The concert opened with Handel's third Concerto Grosso, contrasting the sound of two violins and a solo cello against the tutti This was a far cry from Handel's stodgy image: three movements of crisply played string writing. the three soloists carried the main musical ideas, playing call-and-response with the tutti ensemble. Bright rhythms and quick-footed work in the three movements echoed Handel's revolutionary writing for the human voice in his operas and oratorios.

A slightly larger ensemble returned to the stage, joined by the evening's soloist Martin Fröst, for Mozart's Clarinet Concerto. Mr. Fröst used a longish clarinet tuned in A for this concerto. He brought elegant playing to the sol turning to interact with the musicians and leading the charge through this complex product of Mozart's final years.

The solo clarinet dodged and dived against the tutti in the slow movement with the finale offering opportunity for sweet melodic line and flashy passages requiring fast figues.. The soloist then obliged the audience with an improvisational encore: the first melisma from Stravinsky's Rite of Spring which careened into a wild, celebratory klezmer.

Irving Fine is not among the best known 20th century composers--he was an American conservative following in the footsteps of Samuel Barber and Douglas Moore. Yet here, the Serious Song proved a compelling, closely argued work for string orchestra, with a thoughtful, contemplative tone that recalled Richard Strauss' Metamorphosen.

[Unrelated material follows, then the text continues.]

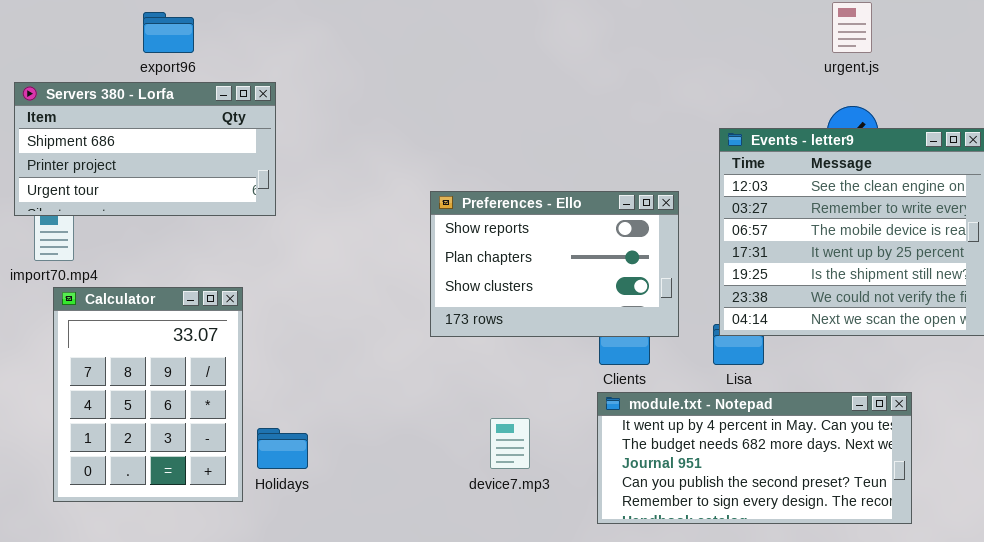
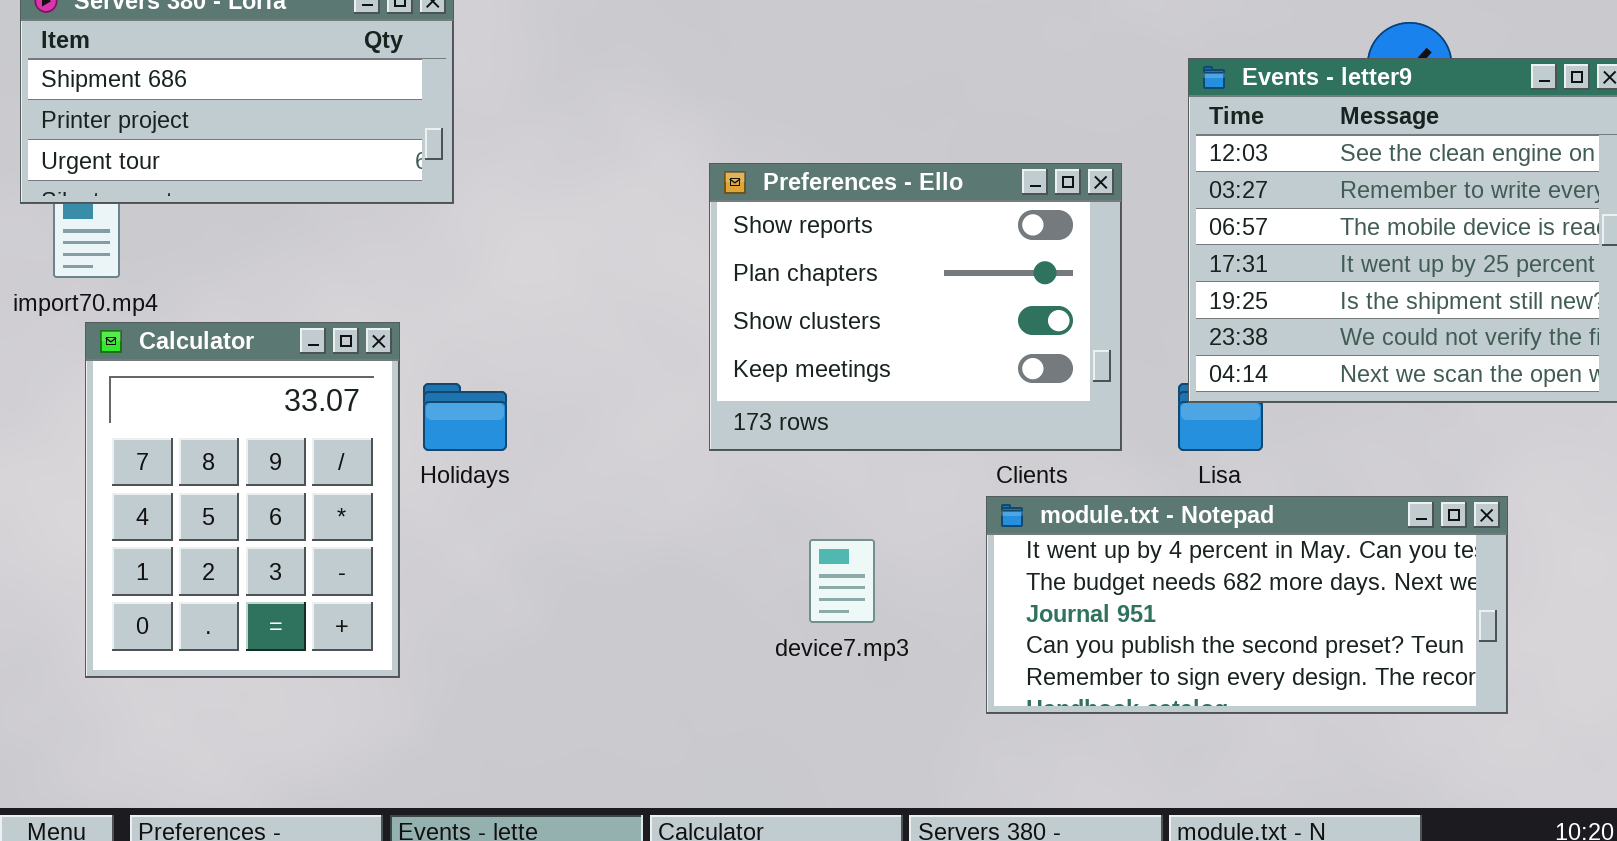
Preferences - Ello: [430,191,679,337] -> [709,163,1122,451], resized
Holidays: [257,428,308,469] -> [423,383,507,451], moved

The concert ended with Mozart's Symphony No. 29. Composed when Mozart was just 18, this is one of the important examples of his stylistic maturity, with bold ideas in the first movement and rustic cellos sawing away in the minuet. Whie the influence of Haydn can still be heard, the complex lines for oboes recall the brilliance of Mozart's early opera seria like Mitridate. The finale was best of all, a madcap chase for strings and wind, racing through each repetition as if the orchestra were speeding along a circular track. Who needs a conductor to make inspired music?